Rent Control Could Be Making Income Inequality Worse in Gentrified Cities, Researchers Say

Researchers studied the effect of rent control laws in San Francisco and said that it had a negative long-term effect on income inequality. Photo by Justin Sullivan/Getty Images

Rent control policies could actually be making income inequality worse in gentrifying cities such as San Francisco, a new paper from Stanford University researchers argues.

The working paper published by the National Bureau of Economic Research says the laws intended to protect certain tenants from rent hikes ended up spiking prices through many other parts of San Francisco. This follows other studies that have shown similar consequences for rent control in cities including Los Angeles, New York and Cambridge, Massachusetts.

The Stanford researchers looked at the long-term effects of a 1994 ballot initiative in San Francisco that protected low-income families living in buildings constructed before 1980. To make up for financial losses from rent-controlled units, landlords began converting properties to condos or redeveloping buildings to exempt them from rent control, with the prices skyrocketing over the years.

"This substitution toward owner occupied and high-end new construction rental housing likely fueled the gentrification of San Francisco, as these types of properties cater to higher income individuals," the researchers wrote.

Even though some low-income families benefitted, according to the Stanford paper, rent control laws cost renters across San Francisco $2.9 billion from decreased rental housing and increased prices on existing units between 1995 and 2012. However, California state lawmakers want to bring back rent control amid the affordable housing crisis.

Assemblymember Richard Bloom of Santa Monica introduced a bill in 2017 that could allow cities to start imposing rent control on new residential constructions by repealing the state-wide Costa-Hawkins Rental Housing Act, which limits rent control. Lawmakers are set to have a public hearing for the bill, AB 1506, on Thursday.

Rising rent prices in San Francisco and cities have been linked the West Coast's affordable housing crisis were a leading factor in social and economic inequality in those areas. The U.S. Department of Housing and Urban Development reported that an increase in homeless individuals to a nationwide total of 553,742 in 2017 was the result of rent rising faster than income in West Coast areas.
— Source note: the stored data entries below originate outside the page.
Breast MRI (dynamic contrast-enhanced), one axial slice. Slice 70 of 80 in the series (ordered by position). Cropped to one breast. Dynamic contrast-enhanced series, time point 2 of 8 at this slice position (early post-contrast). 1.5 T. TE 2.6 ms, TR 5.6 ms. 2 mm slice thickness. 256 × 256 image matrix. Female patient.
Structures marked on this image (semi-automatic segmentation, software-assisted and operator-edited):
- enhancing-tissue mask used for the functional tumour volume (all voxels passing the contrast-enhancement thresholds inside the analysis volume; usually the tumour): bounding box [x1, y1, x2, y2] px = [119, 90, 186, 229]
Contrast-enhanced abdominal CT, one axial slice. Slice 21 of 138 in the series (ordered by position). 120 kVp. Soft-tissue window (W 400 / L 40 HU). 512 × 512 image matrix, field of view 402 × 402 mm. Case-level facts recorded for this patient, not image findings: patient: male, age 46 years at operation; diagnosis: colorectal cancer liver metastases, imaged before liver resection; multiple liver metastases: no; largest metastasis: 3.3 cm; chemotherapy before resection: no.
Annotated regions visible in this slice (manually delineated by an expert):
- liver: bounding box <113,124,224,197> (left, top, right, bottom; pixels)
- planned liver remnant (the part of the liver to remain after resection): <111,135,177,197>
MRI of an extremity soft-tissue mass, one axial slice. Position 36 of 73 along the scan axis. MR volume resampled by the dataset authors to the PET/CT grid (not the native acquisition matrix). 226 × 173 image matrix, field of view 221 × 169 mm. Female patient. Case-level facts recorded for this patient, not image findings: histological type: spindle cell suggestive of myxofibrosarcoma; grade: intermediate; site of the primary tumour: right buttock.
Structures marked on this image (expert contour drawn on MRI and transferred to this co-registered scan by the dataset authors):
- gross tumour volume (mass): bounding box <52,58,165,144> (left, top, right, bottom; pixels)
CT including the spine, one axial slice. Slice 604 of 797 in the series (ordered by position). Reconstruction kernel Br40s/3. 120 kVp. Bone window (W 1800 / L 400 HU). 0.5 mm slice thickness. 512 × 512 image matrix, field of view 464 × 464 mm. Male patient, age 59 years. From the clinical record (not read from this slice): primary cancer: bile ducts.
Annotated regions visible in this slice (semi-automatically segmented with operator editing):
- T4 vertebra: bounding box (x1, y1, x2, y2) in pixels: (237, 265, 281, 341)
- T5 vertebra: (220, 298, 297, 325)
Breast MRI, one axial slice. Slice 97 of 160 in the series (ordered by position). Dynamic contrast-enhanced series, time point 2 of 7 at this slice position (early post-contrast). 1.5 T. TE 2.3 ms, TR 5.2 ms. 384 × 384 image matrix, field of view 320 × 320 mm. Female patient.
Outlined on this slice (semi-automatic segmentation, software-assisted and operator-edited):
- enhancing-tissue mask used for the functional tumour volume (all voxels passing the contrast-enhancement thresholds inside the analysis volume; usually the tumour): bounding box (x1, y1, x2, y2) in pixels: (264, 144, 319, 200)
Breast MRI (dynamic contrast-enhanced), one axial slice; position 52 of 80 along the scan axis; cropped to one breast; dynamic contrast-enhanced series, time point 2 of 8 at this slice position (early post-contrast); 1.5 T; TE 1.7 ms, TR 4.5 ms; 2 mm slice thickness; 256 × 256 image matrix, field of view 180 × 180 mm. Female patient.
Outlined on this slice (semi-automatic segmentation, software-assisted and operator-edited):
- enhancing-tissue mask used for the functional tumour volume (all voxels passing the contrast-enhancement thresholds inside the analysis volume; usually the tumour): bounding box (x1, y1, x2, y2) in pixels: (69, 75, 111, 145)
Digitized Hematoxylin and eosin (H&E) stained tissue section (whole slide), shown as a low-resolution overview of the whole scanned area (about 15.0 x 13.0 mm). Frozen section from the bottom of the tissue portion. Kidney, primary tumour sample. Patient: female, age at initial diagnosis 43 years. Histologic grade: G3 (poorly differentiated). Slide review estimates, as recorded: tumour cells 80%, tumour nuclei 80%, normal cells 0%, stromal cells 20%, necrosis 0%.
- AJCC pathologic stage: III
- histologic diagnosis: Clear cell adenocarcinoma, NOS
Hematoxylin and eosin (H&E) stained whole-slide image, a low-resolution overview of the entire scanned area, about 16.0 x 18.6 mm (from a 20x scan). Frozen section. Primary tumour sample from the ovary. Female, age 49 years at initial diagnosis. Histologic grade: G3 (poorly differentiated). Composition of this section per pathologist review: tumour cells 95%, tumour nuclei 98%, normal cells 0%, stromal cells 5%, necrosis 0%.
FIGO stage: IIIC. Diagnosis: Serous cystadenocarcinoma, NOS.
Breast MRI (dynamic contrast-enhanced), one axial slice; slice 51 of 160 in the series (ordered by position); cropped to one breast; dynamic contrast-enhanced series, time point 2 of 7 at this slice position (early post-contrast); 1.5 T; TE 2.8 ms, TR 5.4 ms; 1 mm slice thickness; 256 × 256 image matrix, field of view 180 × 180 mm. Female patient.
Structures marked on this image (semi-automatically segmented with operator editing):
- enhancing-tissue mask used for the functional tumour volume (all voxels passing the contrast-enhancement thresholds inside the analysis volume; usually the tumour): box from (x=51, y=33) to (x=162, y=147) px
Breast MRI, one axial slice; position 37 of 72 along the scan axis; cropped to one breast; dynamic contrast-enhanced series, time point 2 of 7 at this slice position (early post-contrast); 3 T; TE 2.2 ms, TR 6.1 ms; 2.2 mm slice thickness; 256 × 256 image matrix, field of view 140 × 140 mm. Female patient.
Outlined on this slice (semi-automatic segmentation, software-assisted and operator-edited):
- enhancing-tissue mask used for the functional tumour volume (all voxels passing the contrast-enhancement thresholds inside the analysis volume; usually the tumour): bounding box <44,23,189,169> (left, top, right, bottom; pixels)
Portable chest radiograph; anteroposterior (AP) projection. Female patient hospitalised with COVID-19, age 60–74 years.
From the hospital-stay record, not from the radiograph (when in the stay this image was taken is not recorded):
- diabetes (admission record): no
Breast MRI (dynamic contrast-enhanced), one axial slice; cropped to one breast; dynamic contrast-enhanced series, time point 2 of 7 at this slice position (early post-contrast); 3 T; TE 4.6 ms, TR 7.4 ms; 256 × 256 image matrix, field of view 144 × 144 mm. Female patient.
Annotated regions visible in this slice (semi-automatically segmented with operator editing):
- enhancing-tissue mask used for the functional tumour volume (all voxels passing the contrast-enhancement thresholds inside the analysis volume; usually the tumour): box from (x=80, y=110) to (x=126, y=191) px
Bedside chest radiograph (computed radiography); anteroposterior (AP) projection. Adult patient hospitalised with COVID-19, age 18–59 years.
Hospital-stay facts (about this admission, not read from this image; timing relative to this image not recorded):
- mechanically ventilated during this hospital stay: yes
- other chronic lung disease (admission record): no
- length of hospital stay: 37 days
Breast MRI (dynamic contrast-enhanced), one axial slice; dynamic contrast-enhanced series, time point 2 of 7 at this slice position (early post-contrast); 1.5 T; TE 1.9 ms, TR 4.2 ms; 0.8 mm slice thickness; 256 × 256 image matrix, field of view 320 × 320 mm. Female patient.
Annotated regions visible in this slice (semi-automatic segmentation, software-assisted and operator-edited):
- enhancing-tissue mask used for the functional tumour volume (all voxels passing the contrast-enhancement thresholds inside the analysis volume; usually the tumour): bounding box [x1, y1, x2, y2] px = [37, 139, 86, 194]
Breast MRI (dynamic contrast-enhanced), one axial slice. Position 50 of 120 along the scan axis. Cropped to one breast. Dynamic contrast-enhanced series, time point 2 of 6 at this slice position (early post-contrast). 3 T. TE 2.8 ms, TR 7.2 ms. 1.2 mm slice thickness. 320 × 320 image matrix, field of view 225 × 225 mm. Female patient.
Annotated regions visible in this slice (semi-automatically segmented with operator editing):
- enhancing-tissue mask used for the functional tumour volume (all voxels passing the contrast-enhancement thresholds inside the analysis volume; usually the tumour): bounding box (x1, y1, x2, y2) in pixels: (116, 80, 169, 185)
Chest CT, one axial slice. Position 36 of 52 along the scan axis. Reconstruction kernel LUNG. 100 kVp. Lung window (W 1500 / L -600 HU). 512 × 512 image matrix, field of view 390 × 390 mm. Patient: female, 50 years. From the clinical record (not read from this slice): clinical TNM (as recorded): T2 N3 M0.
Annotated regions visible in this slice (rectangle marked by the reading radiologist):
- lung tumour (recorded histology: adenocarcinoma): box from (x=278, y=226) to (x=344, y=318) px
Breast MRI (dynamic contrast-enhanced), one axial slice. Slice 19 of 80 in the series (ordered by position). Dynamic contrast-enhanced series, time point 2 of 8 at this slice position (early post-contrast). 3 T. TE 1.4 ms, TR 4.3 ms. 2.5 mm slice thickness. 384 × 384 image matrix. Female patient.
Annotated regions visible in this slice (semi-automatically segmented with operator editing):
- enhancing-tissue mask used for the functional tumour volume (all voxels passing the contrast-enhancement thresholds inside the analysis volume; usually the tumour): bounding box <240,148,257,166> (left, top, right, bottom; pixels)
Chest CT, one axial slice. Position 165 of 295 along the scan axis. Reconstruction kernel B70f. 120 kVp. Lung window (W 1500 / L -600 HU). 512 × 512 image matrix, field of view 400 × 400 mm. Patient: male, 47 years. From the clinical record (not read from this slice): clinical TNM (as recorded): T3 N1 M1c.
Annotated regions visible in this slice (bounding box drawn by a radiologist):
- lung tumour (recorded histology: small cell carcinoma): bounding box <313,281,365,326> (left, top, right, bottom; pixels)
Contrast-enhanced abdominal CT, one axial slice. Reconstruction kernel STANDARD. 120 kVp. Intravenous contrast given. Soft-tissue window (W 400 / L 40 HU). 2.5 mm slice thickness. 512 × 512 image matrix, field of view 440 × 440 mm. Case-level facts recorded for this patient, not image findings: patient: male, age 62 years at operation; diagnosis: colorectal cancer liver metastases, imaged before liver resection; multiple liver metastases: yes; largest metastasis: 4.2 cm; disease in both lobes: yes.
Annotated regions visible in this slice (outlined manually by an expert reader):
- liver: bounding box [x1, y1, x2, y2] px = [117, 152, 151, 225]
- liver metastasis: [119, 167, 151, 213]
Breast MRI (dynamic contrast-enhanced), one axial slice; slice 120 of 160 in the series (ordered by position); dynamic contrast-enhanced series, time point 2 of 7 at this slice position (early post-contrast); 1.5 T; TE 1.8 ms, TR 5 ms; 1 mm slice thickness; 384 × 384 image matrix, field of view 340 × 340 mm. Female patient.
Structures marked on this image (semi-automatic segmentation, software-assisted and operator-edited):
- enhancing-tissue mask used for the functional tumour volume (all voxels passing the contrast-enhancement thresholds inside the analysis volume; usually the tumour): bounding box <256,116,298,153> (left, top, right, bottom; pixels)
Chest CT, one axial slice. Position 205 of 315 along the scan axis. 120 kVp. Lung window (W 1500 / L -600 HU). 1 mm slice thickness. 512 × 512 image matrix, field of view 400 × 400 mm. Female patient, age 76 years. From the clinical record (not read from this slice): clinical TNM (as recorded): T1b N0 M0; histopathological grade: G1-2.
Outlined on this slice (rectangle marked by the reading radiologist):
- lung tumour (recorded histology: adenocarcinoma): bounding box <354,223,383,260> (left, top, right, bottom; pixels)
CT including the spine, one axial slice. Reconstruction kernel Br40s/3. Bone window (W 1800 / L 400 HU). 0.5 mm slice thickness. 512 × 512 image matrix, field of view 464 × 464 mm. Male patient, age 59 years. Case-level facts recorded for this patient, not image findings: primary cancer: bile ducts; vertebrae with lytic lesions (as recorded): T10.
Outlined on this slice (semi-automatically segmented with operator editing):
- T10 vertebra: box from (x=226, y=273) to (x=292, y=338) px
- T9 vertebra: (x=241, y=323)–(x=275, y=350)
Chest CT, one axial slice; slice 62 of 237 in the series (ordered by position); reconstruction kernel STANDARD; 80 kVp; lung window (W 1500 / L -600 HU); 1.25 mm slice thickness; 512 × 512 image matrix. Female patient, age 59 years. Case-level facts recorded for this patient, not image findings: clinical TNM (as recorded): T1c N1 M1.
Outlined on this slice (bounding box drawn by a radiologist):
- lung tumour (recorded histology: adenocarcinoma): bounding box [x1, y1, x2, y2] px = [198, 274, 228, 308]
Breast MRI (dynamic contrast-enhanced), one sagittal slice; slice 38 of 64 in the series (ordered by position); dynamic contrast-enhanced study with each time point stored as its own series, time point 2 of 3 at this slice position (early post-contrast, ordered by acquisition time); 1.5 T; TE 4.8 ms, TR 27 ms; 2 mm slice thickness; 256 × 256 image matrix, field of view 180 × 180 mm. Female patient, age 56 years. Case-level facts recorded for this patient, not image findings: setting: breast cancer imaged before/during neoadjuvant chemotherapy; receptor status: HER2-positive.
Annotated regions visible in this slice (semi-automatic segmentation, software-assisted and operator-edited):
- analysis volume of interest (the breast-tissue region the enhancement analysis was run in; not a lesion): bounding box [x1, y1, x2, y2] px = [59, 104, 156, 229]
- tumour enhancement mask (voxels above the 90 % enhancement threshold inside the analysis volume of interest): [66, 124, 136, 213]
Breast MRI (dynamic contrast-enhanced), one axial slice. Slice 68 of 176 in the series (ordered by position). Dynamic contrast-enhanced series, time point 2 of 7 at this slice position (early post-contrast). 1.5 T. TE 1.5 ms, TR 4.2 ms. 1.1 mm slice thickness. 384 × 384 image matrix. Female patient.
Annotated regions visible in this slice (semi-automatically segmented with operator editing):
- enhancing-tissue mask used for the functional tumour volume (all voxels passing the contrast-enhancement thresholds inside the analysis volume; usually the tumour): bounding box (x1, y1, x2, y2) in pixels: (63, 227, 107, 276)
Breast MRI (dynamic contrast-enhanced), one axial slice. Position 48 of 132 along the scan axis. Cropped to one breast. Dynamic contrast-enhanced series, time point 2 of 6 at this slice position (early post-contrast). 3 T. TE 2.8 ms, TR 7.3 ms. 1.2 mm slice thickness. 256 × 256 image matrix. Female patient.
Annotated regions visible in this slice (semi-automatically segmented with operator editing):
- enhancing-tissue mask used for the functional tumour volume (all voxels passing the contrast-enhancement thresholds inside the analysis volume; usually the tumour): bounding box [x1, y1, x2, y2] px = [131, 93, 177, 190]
"We are building new housing on the [West] Coast, and we are doing really well for the one percent, but not doing so well for middle-income families," Karen Chapple, a professor of city and regional planning at the University of California, Berkley, told Newsweek. Chapple noted that in housing units for high-income individuals, developers are incentivized to build affordable units with low-income housing tax credits.

Todd David, executive director for the San Francisco Housing Action Coalition, told Newsweek that San Francisco needs to build new housing on all levels, but that "the greatest need for housing is middle income housing."

While rent control laws are largely defunct in cities across the nation, New York City's Mandatory Inclusionary Housing amendment approved by the City Council in 2016 allows the city to determine a certain percentage of housing that must be kept affordablein new buildings.

Tenant advocates like the Metropolitan Council on Housing deemed New York City Mayor Bill de Blasio's amendment "progressive gentrification" after it passed. The council wrote that forcing landlords to put aside affordable units would incentivize them to drive up rent prices.